The compiler is unknown. The collection has the second of two Yǔ Hóugāo shū but not the first — the editorial selection was deliberate. The Huángzǔ shílù however is presumptuous in its title: huáng and kǎo in the Lǐjīng are emperor-only honorifics; the shílù genre name was reserved by Sòng-period regulation for sovereigns. Áo, predating these strictures, can be allowed his huángzǔ; but the shílù name, applied to his grandfather’s biographical record, exceeds the TángSòng convention.
[Long discussion of the (false) attribution of two stray verses to Lǐ Áo follows: a piece in the Chuándēng lù (the dialogue with the Chán master Yàoshān) and an inscription poem from a Zhèngzhōu stele. Lǐu Pān’s Zhōngshān shīhuà notes that the Zhèngzhōu Lǐ Áo is a different person (the Zhèngzhōu cìshǐ, not Hán Yù’s disciple); Wáng Móu argues otherwise on the basis of the Sēnglù. The tíyào sides with Liú Pān. The Zhèngzhōu inscription is a different Lǐ Áo; the Yàoshān dialogue verse, like Hán Yù’s Dàdiān sānshū, is a Buddhist forgery to claim Lǐ Áo’s posthumous adherence.]
Abstract
Lǐ Áo (772–841) is the philosophical pole of the Hán Yù gǔwén movement: the Fùxìng shū — composed in three parts, in the Yuánhé period — is the foundational pre-Sòng treatise on xìng (nature), qíng (feeling/emotion), and chéng (sincerity). Its terminological apparatus (tiānmìng zhī wèi xìng, míngshàn fùxìng) directly anticipates the ChéngZhū learning and was acknowledged by Zhū Xī as proto-orthodox. The collection also contains substantial epigraphic and xíngzhuàng (biographical) prose, including the Lǐ Hànlíng zhuàn (his uncle), the Hán Wéngōng xíngzhuàng (the principal source for Hán Yù’s late career), and the Láinán lù (the diary of his journey from Chángān to Língnán in 809–810, the first surviving Chinese travel diary). The transmission is solid through the Sòng (recorded in Táng yìwénzhì, Sū Tiānjué Yuán holding, Chén Zhènsūn descriptive bibliography) but the Míng Jǐngtài manuscript line is corrupt; the WYG follows the Máo Jìn Jígǔ gé re-collation.
Translations and research
- Barrett, T. H. 1992. Li Ao: Buddhist, Taoist, or Neo-Confucian? Oxford UP. The principal English-language monograph; treats the Fù-xìng shū in the context of Lǐ’s broader thought.

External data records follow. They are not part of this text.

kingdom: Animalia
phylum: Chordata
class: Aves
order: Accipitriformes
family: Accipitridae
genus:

- Hartman, Charles. 1986. Han Yü and the T’ang Search for Unity. Princeton UP. Substantial chapter on Lǐ Áo.
- Tillman, Hoyt Cleveland. 1992. Confucian Discourse and Chu Hsi’s Ascendancy. Hawai’i. Treats the Sòng reception of the Fù-xìng shū.
- 王开元 Wáng Kāi-yuán. 2002. Lǐ Áo nián-pǔ 李翱年譜. Tài-běi.
Other points of interest
The Láinán lù (in juǎn 18) is the earliest surviving Chinese rìjì (literary diary), recording Lǐ Áo’s official posting from Chángān to Língnán in Yuánhé 4 (809) — predating Lù Yóu’s RùShǔ jì by some 360 years. Modern scholarship treats it as the prototype of the genre. The tíyào’s defensive treatment of the absent verse — both arguing against the Zhèngzhōu stele attribution and reading the surviving silly Xìzèng piece as proof Lǐ wrote no other verse — is one of its more elaborate single-text textual-critical operations.